Updated: Thursday, August 28, 2008


    K-State is constructing a circular drive and a World War II memorial in front of McCain Auditorium this semester.
    Jack Carlson, project manager for the facilities and planning department, said the university wanted to build a circular drive near McCain to have better handicapped accessibility for guests coming to shows there.
    “It’s been in the works for many, many years, and it’s just now come to fruition,” Carlson said.
    He said the circular drive will include benches, minimal parking, and hopefully a drop-off zone for shuttle and tour buses. Drop-off areas also have shelters, which will be especially helpful during bad weather,” Carlson said.
    The area will be well-lit for pedestrians. Carlson said the area near Danforth Chapel also has been redone and will include bike racks.
    The drive is partially open now to pedestrians, so students “don’t have to go all the way around the construction site,” Carlson said.
    He said the drive should be completed by Nov. 15.
    “Rains this summer caused some problems with the construction,” Carlson said.
    Mark Taussit, associate director of facilities and planning and a landscape architect, has been working on a design for the WWII memorial, which will be constructed in the middle of the drive.
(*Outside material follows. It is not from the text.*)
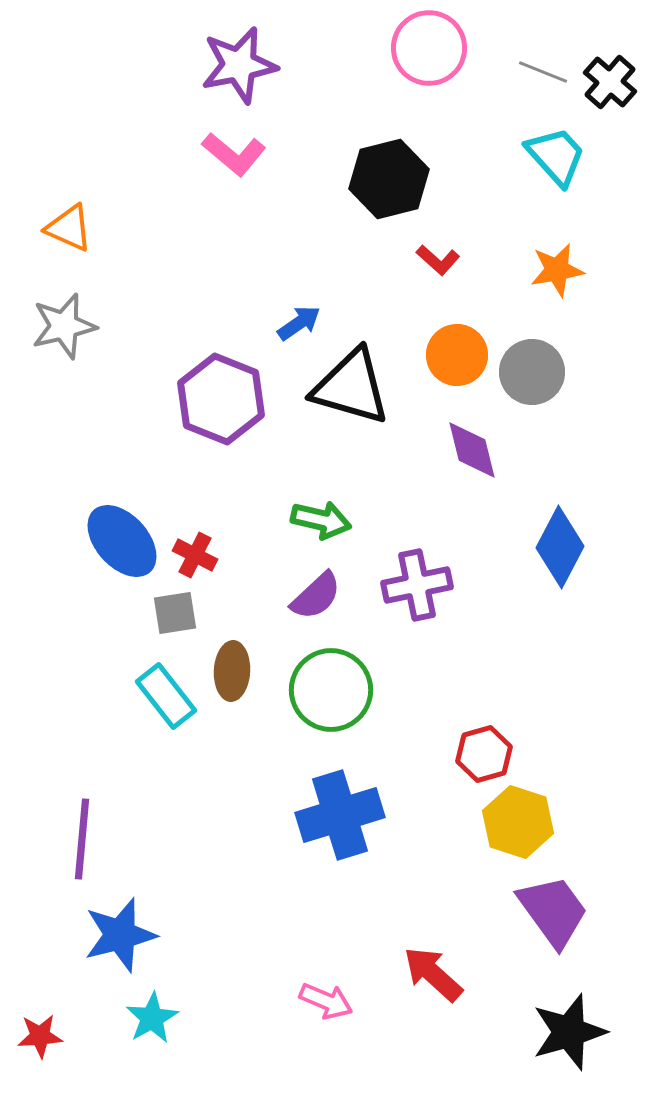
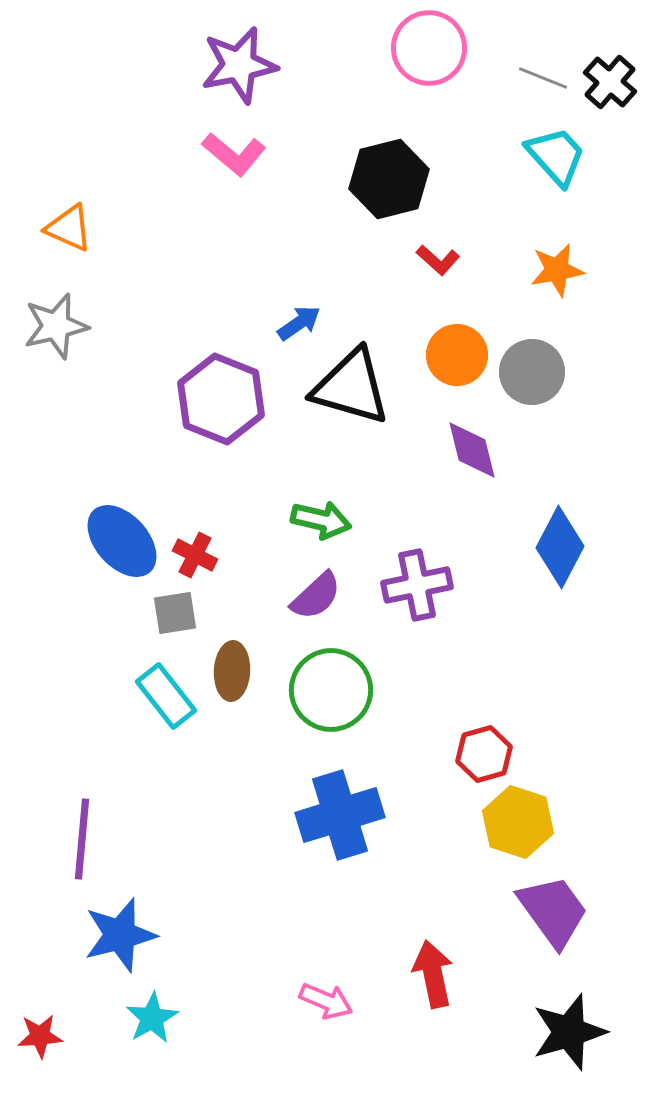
gray line: moved 6 px down
gray star: moved 8 px left
red arrow: rotated 36 degrees clockwise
    The idea for a WWII memorial was given to K-State by WWII veterans who were also K-State graduates. Taussit said more than 6,000 WWII soldiers were K-State faculty or students at the time. He said this idea for a memorial has been two or three years in the making. It is privately funded mostly by WWII veterans and their families.
    Taussit said the memorial design is simple. It consists of a complete circle made of limestone in the middle of the drive, with an 18-inch seat wall around it.
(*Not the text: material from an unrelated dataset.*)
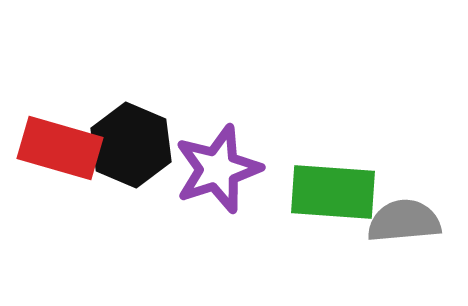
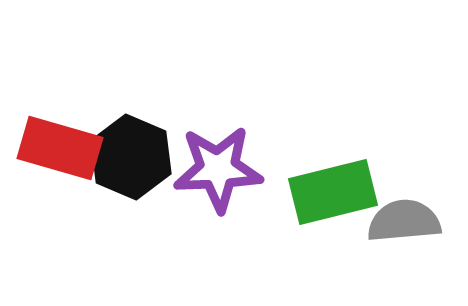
black hexagon: moved 12 px down
purple star: rotated 16 degrees clockwise
green rectangle: rotated 18 degrees counterclockwise
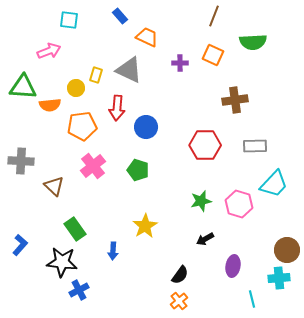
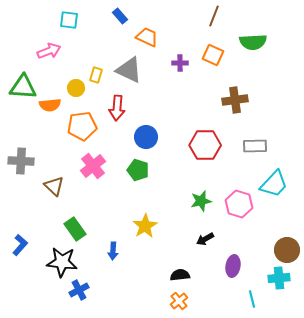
blue circle: moved 10 px down
black semicircle: rotated 132 degrees counterclockwise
    The structure will be 70 feet in diameter, he said, and will hold a sculpture of a globe in the middle of it. Taussit said people will be able to see through the globe to view where both the Pacific and the Atlantic campaigns occurred during WWII.
    Flag poles will be included in the design, and sidewalks will lead to the inner part of the memorial.
    Construction should begin on Oct. 1, and should be finished around December, Taussit said. The sculpture will be commissioned once the area is finished. The artist will then decide how to build the sculpture and what materials to use.
    Lorne Render, director of the Marianna Kistler Beach Museum of Art, said he is in charge of hiring an artist to build the sculpture.
    “We will select some people who have good presentation and creative ideas,” he said.